Lesetext:
---

Buchtipp: Birgit Medele schrieb das Buch "Leben statt kleben". Mit ihrer Agentur "Unbeschwert leben" bietet sie Menschen ihre Hilfe an, Dinge, Gedanken und Gefühle loszulassen, die zu Ballast geworden sind.

Gegenstände sind still, wie sollen die denn stören?

Gegenstände verlangen meine Aufmerksamkeit: Trag mich zurück an meinen Platz, nutz mich, lies mich!

Woran merke ich, dass ich zu viel Zeug habe?

Wenn man sehr viel Zeit damit verbringt, das alles zu verwalten. Oder wenn einem der Platz ausgeht. Es gibt ja Leute, die haben ihren Kram schön in Kisten mit Labels drauf, aber dann müssen sie immer noch ein Regal aufstellen. Egal, wo wir das deponieren, es hängt an uns dran, ist Ballast.

Was genau ist Ballast?

Alles, was man nicht benutzt oder was man nicht wirklich mag. Auf einer tieferen Ebene gehört auch alles Unerledigte dazu: der unfertige Strickpulli, ungelesene Zeitschriften, Bücher aus einem abgebrochenen Studium.

Wie haben Sie Ihr Talent fürs Aufräumen entdeckt?

Ein Einschnitt war, als meine jüngere Schwester mit 28 Jahren starb. Sie war Buchhändlerin, sie hat Bücher geliebt, sie hatte wunderschöne Bücher. Da war überhaupt kein Drandenken, dass meine Mutter irgendwas anfassen kann. Mir fiel das nicht schwer. Ich sagte: Es wäre sicher in ihrem Sinn, wenn die Bücher nicht verstauben, sondern anderen Menschen Freude machen. Viele Bücher kamen in Büchereien und die schönsten in ein Zimmer, wo sich Freundinnen und andere Besucher was aussuchen konnten. Damals wurde mir klar, dass ich etwas kann, was andere nicht können. Okay, sagte ich mir, dann bin ich eben ein lebendes Klischee: die Deutsche, die Organisationskurse anbietet!

Eigentlich hatten Sie Kunst studiert.

---

Rohdaten:
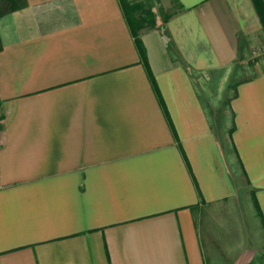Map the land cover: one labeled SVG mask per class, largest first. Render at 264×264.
I'll list each match as a JSON object with an SVG mask.
<instances>
[{"label":"crops","instance_id":"obj_1","mask_svg":"<svg viewBox=\"0 0 264 264\" xmlns=\"http://www.w3.org/2000/svg\"><path fill=\"white\" fill-rule=\"evenodd\" d=\"M158 3L177 11L140 39L163 106L118 0L0 17V264H213L199 221L245 191L264 239V59L228 84L259 16L251 0Z\"/></svg>","mask_w":264,"mask_h":264},{"label":"rangeland","instance_id":"obj_2","mask_svg":"<svg viewBox=\"0 0 264 264\" xmlns=\"http://www.w3.org/2000/svg\"><path fill=\"white\" fill-rule=\"evenodd\" d=\"M141 3L151 13V20H153L154 25L156 21H158L157 23L159 24L164 18L171 16L177 11V7H173L172 11L162 12V8L158 3V0H142ZM171 3L174 4L173 2ZM151 7L153 11L151 10ZM260 40V43L252 49L251 58L253 59L250 58L249 61L245 60L241 62L242 71H238L239 74L237 76L228 77L229 85H231L233 81L238 82L239 80L245 81L250 79L252 75L250 70L251 60L257 62V60L264 59V33L261 35ZM237 68L240 69V67ZM206 78L208 80L206 87L214 92V87L210 89L209 86L211 83V78L207 76ZM221 83H223V78ZM211 86L213 85L211 84ZM221 95L223 96V93ZM226 95L228 97L232 96V90L228 89ZM225 103L226 102H223V105ZM224 106L227 105L225 104ZM226 110L227 108L224 107L220 112L223 113ZM227 117L228 120H230L229 115H227ZM222 118H224L223 115L217 119L218 122L221 121ZM228 126H230L229 122ZM237 173L240 175L238 168ZM248 197L249 195L245 191L243 195L241 194L239 199L225 202L221 205L213 207L211 211H208L210 215L208 214L207 216L206 213L204 214L206 218V224L208 225L207 227L205 224V219L199 221L201 227L205 226L204 230H206V235L210 236L211 234V239L213 242V264H264V239L259 237L257 234V227H255L256 224L254 223L255 221L253 219L254 212L250 207ZM214 231L216 232L215 237L213 236ZM208 239L210 240V237ZM236 242L238 243V246H236ZM241 242L244 243V246L242 245L243 250L242 246L240 245Z\"/></svg>","mask_w":264,"mask_h":264},{"label":"trees","instance_id":"obj_3","mask_svg":"<svg viewBox=\"0 0 264 264\" xmlns=\"http://www.w3.org/2000/svg\"><path fill=\"white\" fill-rule=\"evenodd\" d=\"M256 13L259 16L261 25L264 29V0H251ZM119 6L123 13L125 22L130 30L131 36L133 38L134 45L139 54L140 62L145 68L149 82L157 96V100L161 106H163L160 93L158 91L157 85L155 83L154 77L150 72L149 67L146 63V51L143 43L140 39V31L143 29L154 28V22L151 20V13L146 9L140 1L135 0H118ZM26 5V0H0V17L17 10L22 9ZM170 17V16H169ZM169 17L164 18L163 21L166 22ZM0 41V50H1Z\"/></svg>","mask_w":264,"mask_h":264}]
</instances>
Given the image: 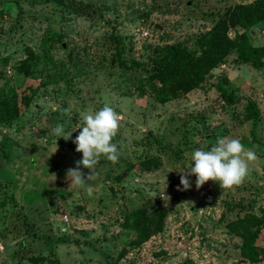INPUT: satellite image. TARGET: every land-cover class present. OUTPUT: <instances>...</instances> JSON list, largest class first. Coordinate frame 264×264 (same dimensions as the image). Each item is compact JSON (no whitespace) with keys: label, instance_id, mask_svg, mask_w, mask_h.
I'll list each match as a JSON object with an SVG mask.
<instances>
[{"label":"rangeland","instance_id":"rangeland-1","mask_svg":"<svg viewBox=\"0 0 264 264\" xmlns=\"http://www.w3.org/2000/svg\"><path fill=\"white\" fill-rule=\"evenodd\" d=\"M68 1L92 8L0 0V101L13 107L14 95L18 109L0 122V199H7L0 205V264H247L228 223L264 212V56L262 68L254 69L229 55L199 88L164 103L135 82L158 48L191 46L227 7L253 0ZM239 30L264 48V18ZM110 34L119 37L122 57L142 68L110 63ZM20 64L28 65L27 74L16 70ZM220 72L227 76L223 86L239 97L235 104H225L211 87ZM244 98L259 110L253 142L242 117ZM106 104L121 117L112 141L121 155L116 163L101 156L89 196L70 186L66 172L82 159L73 143L82 114ZM57 125L65 133L78 129L65 140L53 134ZM223 137L239 139L257 156L244 182L221 189L208 181L197 189L192 175L190 189L177 191L192 153L210 150ZM80 170L87 179L90 170ZM146 200L150 223L160 229L129 247L123 215ZM255 245L254 264H264V226Z\"/></svg>","mask_w":264,"mask_h":264},{"label":"trees","instance_id":"trees-1","mask_svg":"<svg viewBox=\"0 0 264 264\" xmlns=\"http://www.w3.org/2000/svg\"><path fill=\"white\" fill-rule=\"evenodd\" d=\"M42 1L77 12L82 8H92L90 4L79 1ZM263 18L264 3L261 0H253L249 4L227 7L223 13L216 16L208 30L193 39L191 46L187 47L182 43L175 42L158 48L154 57L151 58L148 69H146L147 74L135 82V88L138 90L147 89L156 102L164 103L182 96L194 88H199L204 79L210 75V71L223 64L225 58L229 55H232L234 64H249L254 69L262 68L263 46L252 45L246 31H241L239 28L245 29ZM229 31H232L231 36L228 35ZM107 44L112 49L110 63L125 69L143 67L142 63L133 58L125 60L122 57L123 45L117 35H108ZM28 68V65L25 64L16 66L17 71L26 74L29 72ZM222 83H227V76L225 73L220 72L211 87L217 91L225 104L238 102V95H234L231 90H227ZM10 98L14 103L13 107L7 101H0V122L9 121L18 110L15 107V96L11 95ZM26 101L25 96L20 98L21 104H25ZM242 108V117L248 120L250 124V140L252 142L256 141L254 130L257 125L259 110L249 98H244ZM147 135L149 136V134ZM8 199L15 205V200L11 195ZM6 200L0 199V205L5 204ZM149 203L150 200H146V205L128 210L123 215L121 228L130 236L129 247L139 246L160 229L159 223L154 225L150 223L149 213L152 209L147 208ZM228 226L240 240L238 246L240 258L247 264L257 262L259 252L255 240L259 229L264 226V212L260 216L246 213L230 221ZM123 252H120L119 256Z\"/></svg>","mask_w":264,"mask_h":264},{"label":"clouds","instance_id":"clouds-1","mask_svg":"<svg viewBox=\"0 0 264 264\" xmlns=\"http://www.w3.org/2000/svg\"><path fill=\"white\" fill-rule=\"evenodd\" d=\"M82 119L84 125L79 128L82 130L73 141L76 152L82 153V159L76 162L75 168L67 170L66 178L71 181L70 186L84 189L91 196L92 189L87 185L95 178L94 170L101 156L116 163L121 155L117 144L112 142L119 132L121 117L113 107L106 104L98 111L83 113ZM52 132L57 138L63 137L65 140L70 139L72 135V132L65 133L63 125H57ZM256 159L255 152L245 149L239 139L219 138L210 150L196 149L192 153L191 163L183 171H179L182 188L178 187L177 191L190 189L191 182L188 177L192 175L196 177L197 189L208 181L218 182L221 189H231L244 182L249 174V163ZM81 166L90 170L87 179L85 173L80 170ZM160 196L164 201L169 198L164 192L160 193ZM59 202L57 200V203Z\"/></svg>","mask_w":264,"mask_h":264},{"label":"built area","instance_id":"built-area-1","mask_svg":"<svg viewBox=\"0 0 264 264\" xmlns=\"http://www.w3.org/2000/svg\"><path fill=\"white\" fill-rule=\"evenodd\" d=\"M143 34H146V32H144ZM63 219H64V221H66V220H67L65 216H63Z\"/></svg>","mask_w":264,"mask_h":264}]
</instances>
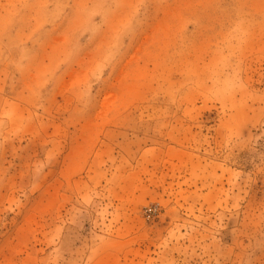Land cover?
<instances>
[{"label":"rangeland","instance_id":"1","mask_svg":"<svg viewBox=\"0 0 264 264\" xmlns=\"http://www.w3.org/2000/svg\"><path fill=\"white\" fill-rule=\"evenodd\" d=\"M0 264H264V0H0Z\"/></svg>","mask_w":264,"mask_h":264},{"label":"built area","instance_id":"2","mask_svg":"<svg viewBox=\"0 0 264 264\" xmlns=\"http://www.w3.org/2000/svg\"><path fill=\"white\" fill-rule=\"evenodd\" d=\"M156 214H157V209L152 208V207H149L145 212V216L147 219H150L151 217L155 216Z\"/></svg>","mask_w":264,"mask_h":264}]
</instances>
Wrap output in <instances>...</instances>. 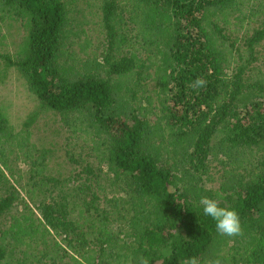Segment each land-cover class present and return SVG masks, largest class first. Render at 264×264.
<instances>
[{
    "label": "trees",
    "instance_id": "trees-1",
    "mask_svg": "<svg viewBox=\"0 0 264 264\" xmlns=\"http://www.w3.org/2000/svg\"><path fill=\"white\" fill-rule=\"evenodd\" d=\"M99 1L104 41L90 54L88 40L78 44L80 58L71 52L84 36L69 16L76 0H0V21L19 22L24 35L19 49L0 53V72L15 70L37 101L18 130L0 110V264H264V74L252 66L264 8ZM234 13L260 20L241 42L244 61L218 22ZM198 77L206 86H195ZM42 114L82 144L63 150L58 167L49 166L52 148L30 141ZM17 160L28 167L22 191L39 199L33 208L16 190ZM213 162L222 170L218 204L239 213L241 236L219 235L199 206ZM113 213L116 235L106 226Z\"/></svg>",
    "mask_w": 264,
    "mask_h": 264
},
{
    "label": "rangeland",
    "instance_id": "rangeland-1",
    "mask_svg": "<svg viewBox=\"0 0 264 264\" xmlns=\"http://www.w3.org/2000/svg\"><path fill=\"white\" fill-rule=\"evenodd\" d=\"M100 1L99 0H76V2L69 8V16L72 21L74 30H83L84 36L76 41V45L71 49L72 53L76 56L84 58V54L80 52L79 45L84 40L89 41V48L87 53L96 51L104 41V33L100 25ZM264 8V0H243L241 10H254L257 8ZM239 13H234L230 17L219 16L218 22L233 39L238 40L240 51L243 53V61L248 58V52L241 46V42L249 35L252 30L256 28L260 21L258 18L254 19L250 23L245 21H238ZM3 37L2 43H0V53L10 52L13 53L16 49H19L23 35V29L19 22L11 20L0 21V38ZM133 52L143 54L137 46L131 49ZM255 52L257 60L252 62V66H259L261 72L264 74V40L258 46H255ZM258 52H261L259 54ZM1 70V68H0ZM148 95L154 100L153 104L157 106V98L154 94L155 84H150L147 88ZM37 101L31 96L23 80L18 76L15 70H9L5 75L0 72V110H2L7 116L9 123L15 128L20 129L28 118V116L36 110ZM39 121L31 129L32 136L30 141L37 146H44L52 148L54 151V157L51 159L49 166L58 167L59 164H63V150H79L81 149V142L70 136V133L63 127L58 121V118L48 117V114H42L39 117ZM82 150V149H81ZM233 165V164H232ZM231 166V165H230ZM64 168L68 172V166L64 163ZM13 169H19L22 171V178L16 189L20 196L24 197V200L28 203L30 208H33L39 199H35L34 203L30 201V197H26L24 191L20 186L26 185V178L23 173L28 171L26 164L17 160L13 162ZM205 177L204 188L206 190L207 197L215 199L217 202L222 201V192L220 189L222 180V170L216 162L212 163V167H208ZM104 176L102 175V178ZM103 190L107 189V182H102ZM109 190V189H108ZM120 191L118 190V195ZM113 193V192H112ZM110 193V194H112ZM18 204V203H17ZM202 208V205L199 203ZM23 210L22 203L15 205L11 211V214L7 215L2 221L1 225L6 226L10 215L18 214ZM117 217L113 213L110 221L106 224L108 231L113 234L121 232L120 222L116 220ZM114 220V221H113ZM116 220V221H115Z\"/></svg>",
    "mask_w": 264,
    "mask_h": 264
},
{
    "label": "clouds",
    "instance_id": "clouds-1",
    "mask_svg": "<svg viewBox=\"0 0 264 264\" xmlns=\"http://www.w3.org/2000/svg\"><path fill=\"white\" fill-rule=\"evenodd\" d=\"M206 83L203 78L198 77L195 80V86L197 88L206 86ZM200 204L202 205L204 215L214 221L216 231L219 235L226 237L243 235L240 215L234 208L221 207L215 199L207 196L201 197ZM129 264H131L130 261ZM139 264H149V259L140 257ZM188 264H199V262L196 258H191ZM205 264H223V261L219 257H216L206 260Z\"/></svg>",
    "mask_w": 264,
    "mask_h": 264
}]
</instances>
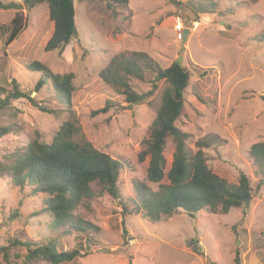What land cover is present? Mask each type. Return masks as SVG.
Returning <instances> with one entry per match:
<instances>
[{"label": "rangeland", "instance_id": "1", "mask_svg": "<svg viewBox=\"0 0 264 264\" xmlns=\"http://www.w3.org/2000/svg\"><path fill=\"white\" fill-rule=\"evenodd\" d=\"M187 1L128 0L108 8L101 0H73L76 38L59 52L45 50L53 33L45 2L0 0V86L9 90L14 80L31 94L42 77L28 68L33 61L52 74L73 75L70 109L49 82L31 94L36 106L19 99L0 113V124L15 131L0 138V247L7 246L9 236L34 242L54 236L49 218L38 213L43 196L33 195L29 186H15L6 170L30 142L50 143L72 115L80 128L74 140L83 138L122 163L117 179L122 198L135 196V182L157 190L159 183L146 180L148 157L141 161L139 155L167 83L154 81V73L144 69L143 79L131 77L129 83L145 97L129 105L99 77L112 56L143 52L161 68L182 58L189 81L175 126L188 135L192 153L197 141L208 142L202 151L213 174L229 184H236L240 174L248 176L251 200L225 215L205 210L190 216L180 210L152 223L142 214L122 216L118 203L93 183V198L75 213L99 230L63 236L62 248L79 250L75 264H264V175L249 155L252 144L264 142V0H201L210 12L198 15L184 6ZM17 14L24 28L6 46ZM178 19L190 30L183 48L175 30ZM107 102V113L91 115ZM173 150L167 138L165 172ZM166 183V178L160 182ZM14 209L18 220L11 219ZM0 264H9L2 255Z\"/></svg>", "mask_w": 264, "mask_h": 264}, {"label": "trees", "instance_id": "2", "mask_svg": "<svg viewBox=\"0 0 264 264\" xmlns=\"http://www.w3.org/2000/svg\"><path fill=\"white\" fill-rule=\"evenodd\" d=\"M30 1L45 2L49 19L53 21V33L45 45V50L61 52L72 38H76L73 0ZM101 1H105L108 8L112 5L123 6L128 2V0ZM201 2L189 0L184 6L195 15L210 12L206 10H209L208 7L201 5ZM174 3L181 5L178 1ZM212 3L213 6L216 5ZM23 28L22 17L15 15L5 41L6 46L19 36ZM28 68L42 72V77L35 84L31 94L39 92L50 82L57 97L70 109L73 92L72 74L64 76L52 74L45 65L37 61L31 62ZM144 69L154 73V81L163 80L168 85L161 95L145 150L139 155L141 161L148 157L146 180L153 184L159 183L157 190L151 191L142 182H135L133 185L135 196L122 198L117 187L122 163L96 150L83 138L79 141L74 140L79 137L80 128L72 115L69 120L62 123L50 143L45 144L38 140L30 142L23 152L17 154L6 170L15 186L19 188L29 186L33 190V195L43 196L42 208L38 213L49 218V227L54 236L44 238L40 242L9 236L6 238L7 246L0 247L2 261L9 264H12V259L15 263L19 261L20 264H75V259L80 255L79 250H64L60 238L72 233L88 235L98 232L99 228L95 224L81 219L75 213L79 205L93 198L91 189L93 183L99 184L101 190L118 203L122 216L142 214L152 223L171 217L180 210L190 216L205 210L211 213L219 211L225 215L231 209L244 206L251 200L248 176L240 174L236 184H229L213 174L207 167L202 151V148L209 146L208 142L197 141L198 150L192 153L186 145L188 135L175 126V121L182 111L183 95L189 81L184 68L174 64L161 68L155 61L149 59L147 54L133 52L127 56L125 54L112 56L106 68L100 71L99 77L123 95L129 105H134L144 99L145 94L134 92L129 80L131 77L143 79ZM11 84L9 90L0 86V113L14 100L27 99L29 103L35 105L36 102L30 93L21 91L14 80ZM152 87L155 88L156 83H153ZM39 108L43 112L49 111L41 106ZM109 108L107 102L105 107L92 111L91 115L107 113ZM13 131L12 126L0 124V138ZM167 138H171L174 150L170 168L165 172L166 159L163 152ZM249 155L264 175V142L252 144ZM164 178L168 183L160 184ZM11 213L12 220L19 219L18 209ZM194 251L196 252L195 248Z\"/></svg>", "mask_w": 264, "mask_h": 264}, {"label": "water", "instance_id": "3", "mask_svg": "<svg viewBox=\"0 0 264 264\" xmlns=\"http://www.w3.org/2000/svg\"><path fill=\"white\" fill-rule=\"evenodd\" d=\"M190 33V30L188 28H184L183 29V32H182V35H181V47L183 48L186 40H187V36L188 34ZM181 60L182 58L179 57L176 62L174 63V65H177L178 67H181Z\"/></svg>", "mask_w": 264, "mask_h": 264}, {"label": "built area", "instance_id": "4", "mask_svg": "<svg viewBox=\"0 0 264 264\" xmlns=\"http://www.w3.org/2000/svg\"><path fill=\"white\" fill-rule=\"evenodd\" d=\"M175 30L178 32V39L180 40L182 32H183V26H182L181 20H179V19H178V21H176Z\"/></svg>", "mask_w": 264, "mask_h": 264}, {"label": "crops", "instance_id": "5", "mask_svg": "<svg viewBox=\"0 0 264 264\" xmlns=\"http://www.w3.org/2000/svg\"><path fill=\"white\" fill-rule=\"evenodd\" d=\"M206 12H204L203 14H205ZM200 14H202V13H200Z\"/></svg>", "mask_w": 264, "mask_h": 264}]
</instances>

---

Arbeitsauftrag:
Beantworte bitte diese Fragen zum Lesetext mit je einer kurzen Angabe:
(a) Welchen Titel trägt das Buch von Birgit Medele?
(b) Welche drei Beispiele für Unerledigtes werden als Ballast genannt?
(c) Welchen Beruf hatte die jüngere Schwester?

Schriftliche Antwort:
(a) "Leben statt kleben"
(b) Der unfertige Strickpulli, ungelesene Zeitschriften und Bücher aus einem abgebrochenen Studium
(c) Sie war Buchhändlerin.